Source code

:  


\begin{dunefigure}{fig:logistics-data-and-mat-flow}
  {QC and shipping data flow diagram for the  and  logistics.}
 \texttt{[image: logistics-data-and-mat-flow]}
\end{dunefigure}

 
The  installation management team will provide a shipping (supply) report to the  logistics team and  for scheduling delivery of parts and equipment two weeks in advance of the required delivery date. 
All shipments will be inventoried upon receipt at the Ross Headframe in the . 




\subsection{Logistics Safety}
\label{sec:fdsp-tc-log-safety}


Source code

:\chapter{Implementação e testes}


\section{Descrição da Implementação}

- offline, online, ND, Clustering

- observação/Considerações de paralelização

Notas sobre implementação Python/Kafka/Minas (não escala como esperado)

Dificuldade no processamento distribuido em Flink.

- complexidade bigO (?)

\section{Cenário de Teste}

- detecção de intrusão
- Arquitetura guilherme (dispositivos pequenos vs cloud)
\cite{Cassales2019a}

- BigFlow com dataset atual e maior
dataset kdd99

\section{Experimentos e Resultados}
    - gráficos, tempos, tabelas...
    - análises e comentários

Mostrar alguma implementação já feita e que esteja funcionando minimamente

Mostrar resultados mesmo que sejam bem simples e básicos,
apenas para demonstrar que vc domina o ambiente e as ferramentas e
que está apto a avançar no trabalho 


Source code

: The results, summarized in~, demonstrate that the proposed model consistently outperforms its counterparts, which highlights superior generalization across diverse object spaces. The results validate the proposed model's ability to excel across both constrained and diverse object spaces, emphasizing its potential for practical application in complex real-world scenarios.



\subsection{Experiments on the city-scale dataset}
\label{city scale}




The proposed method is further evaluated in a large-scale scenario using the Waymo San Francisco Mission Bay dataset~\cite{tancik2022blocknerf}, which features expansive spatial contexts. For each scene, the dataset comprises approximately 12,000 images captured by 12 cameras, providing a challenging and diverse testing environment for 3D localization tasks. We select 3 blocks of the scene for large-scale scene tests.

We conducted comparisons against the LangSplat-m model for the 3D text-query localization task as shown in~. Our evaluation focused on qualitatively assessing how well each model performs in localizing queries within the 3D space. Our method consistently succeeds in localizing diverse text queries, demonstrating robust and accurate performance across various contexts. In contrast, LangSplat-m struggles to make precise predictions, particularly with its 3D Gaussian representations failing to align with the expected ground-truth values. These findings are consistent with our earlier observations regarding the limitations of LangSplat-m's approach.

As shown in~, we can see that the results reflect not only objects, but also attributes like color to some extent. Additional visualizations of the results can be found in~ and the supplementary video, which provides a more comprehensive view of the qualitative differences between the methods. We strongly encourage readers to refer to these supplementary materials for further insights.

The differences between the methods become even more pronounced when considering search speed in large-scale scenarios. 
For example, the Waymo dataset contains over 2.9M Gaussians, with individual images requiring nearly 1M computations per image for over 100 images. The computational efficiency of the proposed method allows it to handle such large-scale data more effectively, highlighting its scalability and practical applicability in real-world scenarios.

▶ [Exercise details]
Set down again, word for word, the stretch of records from the line with "All shipments will" to the line with "- offline, online, ND, Clustering", both of those lines included.

▶ [Exercise response]
All shipments will be inventoried upon receipt at the Ross Headframe in the . 




\subsection{Logistics Safety}
\label{sec:fdsp-tc-log-safety}


Source code

:\chapter{Implementação e testes}


\section{Descrição da Implementação}

- offline, online, ND, Clustering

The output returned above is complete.